Sesuai namanya, kereta ini memang bertujuan agar kita yang di dalam kereta bisa menikmati pemandangan di luar sana. Makanya kacanya dibuat sangat lebar, bahkan di atas juga ada kaca yang dilengkapi dengan penutup untuk mencegah panas di siang hari. No worry soal panas, katanya kaca-kaca ini dirancang tahan benturan dan bisa mengurangi panas matahari.
Leg room kursi di Panoramic lumayan luas dibanding ekonomi, kaki saya bebas bergerak ke mana-mana. Dan kabar baiknya, kursi ini bisa diputar menghadap ke jendela. Jadi saya bisa menikmati pemandangan di luar dengan lebih leluasa.
Kereta Panoramic ini dilengkapi dengan fasilitas hiburan juga---jadi bisa nonton bareng atau karaokean bareng di sini. Seru banget kalau bisa karaokean bareng keluarga di sini. Ada juga pantry yang menyajikan minuman kopi, teh, coklat gratis selama perjalanan. Kekurangannya, menurut saya, stop kontaknya ada di bawah, jadi mesti punya kabel panjang untuk men-charge telepon genggam saya.
Saya pernah mencoba kereta jenis ini di Swiss beberapa tahun lalu. Kurang lebih sama feel-nya, hanya beda di pemandangan di luar saja. Sayangnya, saya kebagian mencoba Kereta Panoramic KAI ini ketika malam menjelang, sehingga saya tidak bisa melihat pemandangan di luar sana. Semoga saja selanjutnya saya bisa mencobanya di siang hari, ya.
Oya, kereta Panoramic ini biasanya menjadi satu rangkaian dengan kereta eksekutif.
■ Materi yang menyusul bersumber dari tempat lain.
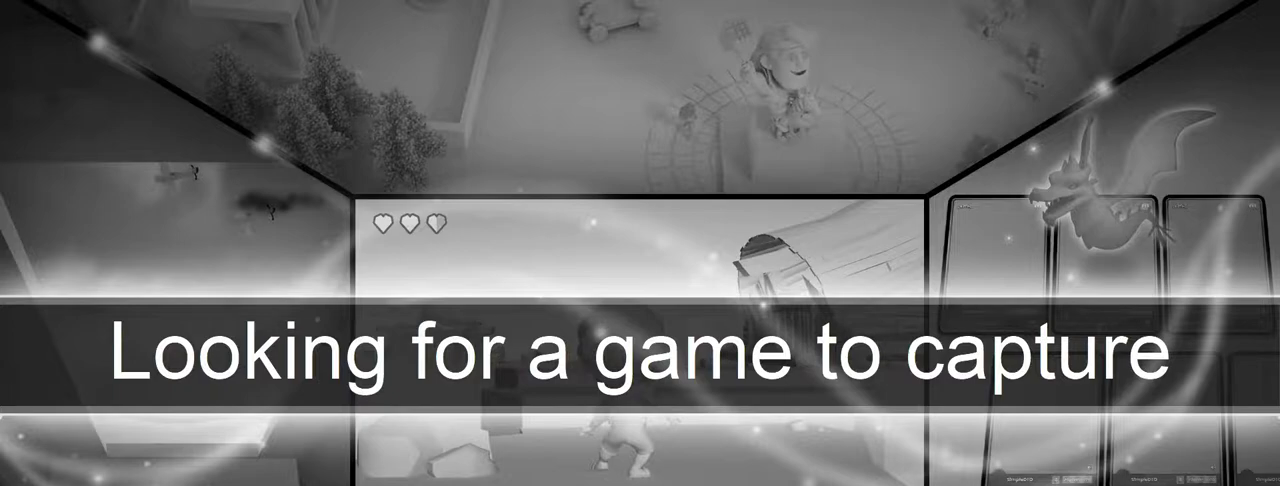
{"buttons": ["CROSS", "CIRCLE"], "left_stick": "down-right", "right_stick": "center", "events": [[50, "R1", "up"], [67, "left_stick", "down-right"], [300, "CROSS", "down"], [500, "CIRCLE", "down"]]}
Saat ini ada 5 rute Kereta Panoramic yakni KA Argo Parahyangan Gambir -- Bandung , KA Papandayan Gambir -- Garut, KA Pangandaran Gambir -- Banjar, KA Argo Wilis Bandung - Surabaya Gubeng, dan KA Turangga Bandung -- Surabaya Gubeng.
Merasakan Kemewahan Kereta Suite Class Compartment
Kali pertama saya coba jenis kereta kompartemen adalah ketika saya travelling ke Uzbekistan tahun 2019 lalu. Saat itu saya naik kereta kompartemen yang berisi dua bed. Dari situlah saya membatin, kapan Indonesia punya kereta kompartemen seperti itu.
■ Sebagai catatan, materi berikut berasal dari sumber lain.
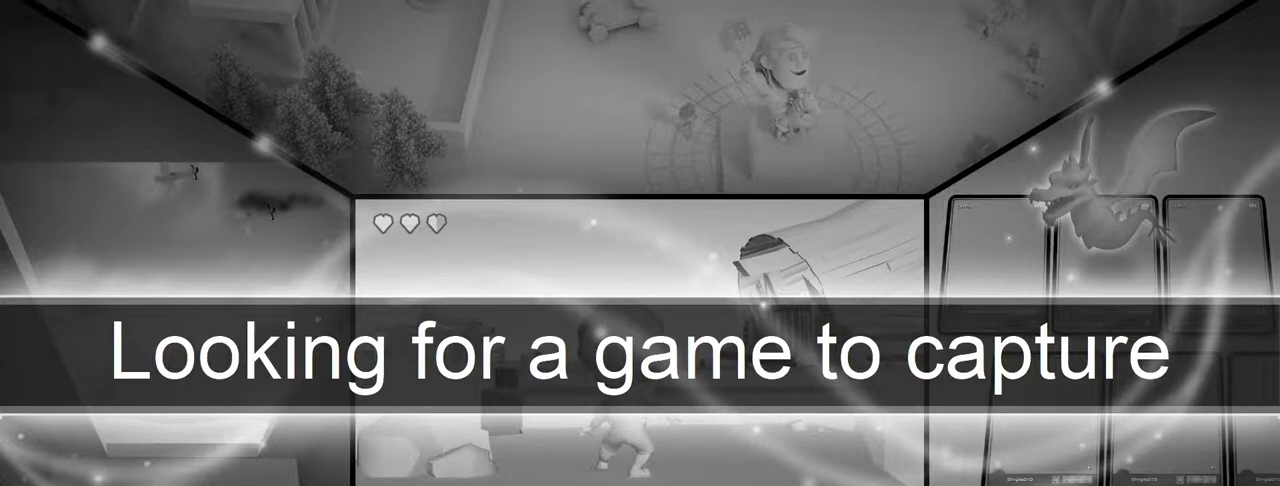
{"buttons": ["CIRCLE"], "left_stick": "up-left", "right_stick": "center", "events": [[117, "CROSS", "up"], [317, "left_stick", "up-right"], [383, "left_stick", "up-left"]]}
Ternyata, ada, lho! Walaupun bentuk kompartemennya berbeda dengan di luar---tanpa bed---tapi sudah cukup untuk memenuhi kebutuhan orang-orang yang ingin luxury dan privasi lebih saat naik kereta.
Begitu masuk lorong kereta, sudah terasa ke-luxury-an kereta ini; desainnya simpel dan didominasi warna emas dan abu-abu. Di kanan-kiri lorong ada 16 kompartemen dengan pintu yang dilapisi kaca es sehingga orang yang di dalam tidak akan terlihat dari luar.
Saya mencoba kompartemen 3B di sisi kanan kereta. Tak lama setelah saya duduk, train attendant datang untuk menjelaskan semua fitur yang ada di kompartemen. Ia juga menawarkan handuk panas dan welcome drink berupa juice Rejuve. Nanti, di tengah perjalanan, ia juga akan menawarkan selimut untuk tidur dan makanan utama. Kemarin, makanan yang disajikan berupa nasi kuning yang dilengkapi dengan berbagai lauk.
Satu kompartemen terdiri atas satu seat. Kursinya dapat di-reclining hingga sejajar dengan permukaan lantai, yang memungkinkan saya tidur-tiduran dengan posisi berbaring. Ada juga fitur lain seperti heater dan massage yang bisa diatur intensitasnya. Tapi kalau menurut saya, kurang nendang massage-nya, kurang terasa di punggung gitu.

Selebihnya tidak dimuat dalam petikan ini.